* _Task instructions_
Please reproduce the final stretch of the listing below: the line that contains "divisions to answer, one" and all lines after it, verbatim, with nothing else.

----------

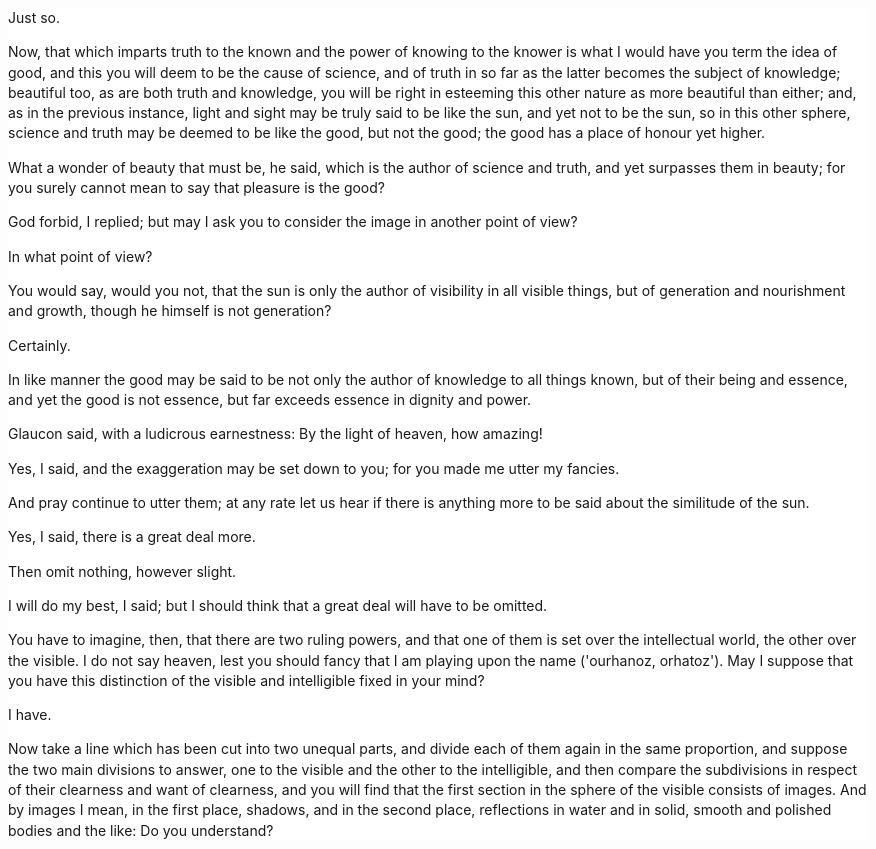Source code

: Just so.

Now, that which imparts truth to the known and the power of knowing to
the knower is what I would have you term the idea of good, and this you
will deem to be the cause of science, and of truth in so far as the
latter becomes the subject of knowledge; beautiful too, as are both
truth and knowledge, you will be right in esteeming this other nature
as more beautiful than either; and, as in the previous instance, light
and sight may be truly said to be like the sun, and yet not to be the
sun, so in this other sphere, science and truth may be deemed to be
like the good, but not the good; the good has a place of honour yet
higher.

What a wonder of beauty that must be, he said, which is the author of
science and truth, and yet surpasses them in beauty; for you surely
cannot mean to say that pleasure is the good?

God forbid, I replied; but may I ask you to consider the image in
another point of view?

In what point of view?

You would say, would you not, that the sun is only the author of
visibility in all visible things, but of generation and nourishment and
growth, though he himself is not generation?

Certainly.

In like manner the good may be said to be not only the author of
knowledge to all things known, but of their being and essence, and yet
the good is not essence, but far exceeds essence in dignity and power.

Glaucon said, with a ludicrous earnestness:  By the light of heaven,
how amazing!

Yes, I said, and the exaggeration may be set down to you; for you made
me utter my fancies.

And pray continue to utter them; at any rate let us hear if there is
anything more to be said about the similitude of the sun.

Yes, I said, there is a great deal more.

Then omit nothing, however slight.

I will do my best, I said; but I should think that a great deal will
have to be omitted.

You have to imagine, then, that there are two ruling powers, and that
one of them is set over the intellectual world, the other over the
visible.  I do not say heaven, lest you should fancy that I am playing
upon the name ('ourhanoz, orhatoz'). May I suppose that you have this
distinction of the visible and intelligible fixed in your mind?

I have.

Now take a line which has been cut into two unequal parts, and divide
each of them again in the same proportion, and suppose the two main
divisions to answer, one to the visible and the other to the
intelligible, and then compare the subdivisions in respect of their
clearness and want of clearness, and you will find that the first
section in the sphere of the visible consists of images.  And by images
I mean, in the first place, shadows, and in the second place,
reflections in water and in solid, smooth and polished bodies and the
like:  Do you understand?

----------

* _The answer_
divisions to answer, one to the visible and the other to the
intelligible, and then compare the subdivisions in respect of their
clearness and want of clearness, and you will find that the first
section in the sphere of the visible consists of images.  And by images
I mean, in the first place, shadows, and in the second place,
reflections in water and in solid, smooth and polished bodies and the
like:  Do you understand?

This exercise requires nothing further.